Segment Open

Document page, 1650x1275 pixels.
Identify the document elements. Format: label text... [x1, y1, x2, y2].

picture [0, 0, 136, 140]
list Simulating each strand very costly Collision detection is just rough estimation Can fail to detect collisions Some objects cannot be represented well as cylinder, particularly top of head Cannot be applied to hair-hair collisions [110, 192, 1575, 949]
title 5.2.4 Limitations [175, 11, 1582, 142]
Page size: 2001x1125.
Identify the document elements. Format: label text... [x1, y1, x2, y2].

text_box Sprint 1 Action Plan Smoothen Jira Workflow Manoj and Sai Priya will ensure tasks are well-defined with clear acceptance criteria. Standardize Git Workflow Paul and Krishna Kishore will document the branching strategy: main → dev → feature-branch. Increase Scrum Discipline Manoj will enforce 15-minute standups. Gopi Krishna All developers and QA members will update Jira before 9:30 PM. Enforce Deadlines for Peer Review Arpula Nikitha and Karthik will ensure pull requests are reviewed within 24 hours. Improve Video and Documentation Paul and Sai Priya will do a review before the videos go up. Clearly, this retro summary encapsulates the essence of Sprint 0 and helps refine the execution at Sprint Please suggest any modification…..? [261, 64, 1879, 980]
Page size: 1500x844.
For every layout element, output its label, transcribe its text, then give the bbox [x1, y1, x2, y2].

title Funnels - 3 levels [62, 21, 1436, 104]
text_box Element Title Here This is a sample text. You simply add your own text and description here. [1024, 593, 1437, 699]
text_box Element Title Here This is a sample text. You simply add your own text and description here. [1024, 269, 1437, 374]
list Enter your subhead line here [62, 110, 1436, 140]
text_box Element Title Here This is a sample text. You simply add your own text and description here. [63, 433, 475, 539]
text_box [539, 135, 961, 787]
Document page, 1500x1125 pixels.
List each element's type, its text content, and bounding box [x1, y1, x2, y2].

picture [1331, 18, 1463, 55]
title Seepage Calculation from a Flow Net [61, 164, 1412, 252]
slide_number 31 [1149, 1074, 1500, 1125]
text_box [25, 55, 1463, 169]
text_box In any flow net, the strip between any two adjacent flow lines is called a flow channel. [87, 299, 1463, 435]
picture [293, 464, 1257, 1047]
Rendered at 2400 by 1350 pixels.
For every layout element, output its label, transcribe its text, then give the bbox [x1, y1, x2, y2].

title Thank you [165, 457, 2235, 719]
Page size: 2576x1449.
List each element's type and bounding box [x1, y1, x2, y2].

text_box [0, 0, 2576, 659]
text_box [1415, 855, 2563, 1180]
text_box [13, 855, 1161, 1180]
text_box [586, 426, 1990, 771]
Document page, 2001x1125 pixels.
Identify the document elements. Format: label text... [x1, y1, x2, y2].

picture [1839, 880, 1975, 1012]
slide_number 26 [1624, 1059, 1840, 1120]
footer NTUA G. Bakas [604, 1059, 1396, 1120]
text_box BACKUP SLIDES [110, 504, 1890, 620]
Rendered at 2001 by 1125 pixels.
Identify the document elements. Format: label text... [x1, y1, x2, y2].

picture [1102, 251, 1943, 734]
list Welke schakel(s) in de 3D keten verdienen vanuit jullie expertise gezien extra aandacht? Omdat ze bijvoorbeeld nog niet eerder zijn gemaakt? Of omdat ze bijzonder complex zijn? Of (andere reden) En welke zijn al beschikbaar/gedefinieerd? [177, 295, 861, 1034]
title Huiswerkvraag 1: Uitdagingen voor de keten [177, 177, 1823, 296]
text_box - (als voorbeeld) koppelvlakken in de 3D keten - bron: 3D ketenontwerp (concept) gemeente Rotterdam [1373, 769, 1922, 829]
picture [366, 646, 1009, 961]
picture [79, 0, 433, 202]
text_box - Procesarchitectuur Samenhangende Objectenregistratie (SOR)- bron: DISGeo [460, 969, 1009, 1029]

Segment Closed

Whenever a line in the material above holds the string "Rendered", copy that line in full.

• Result:
Rendered at 2400 by 1350 pixels.
Rendered at 2001 by 1125 pixels.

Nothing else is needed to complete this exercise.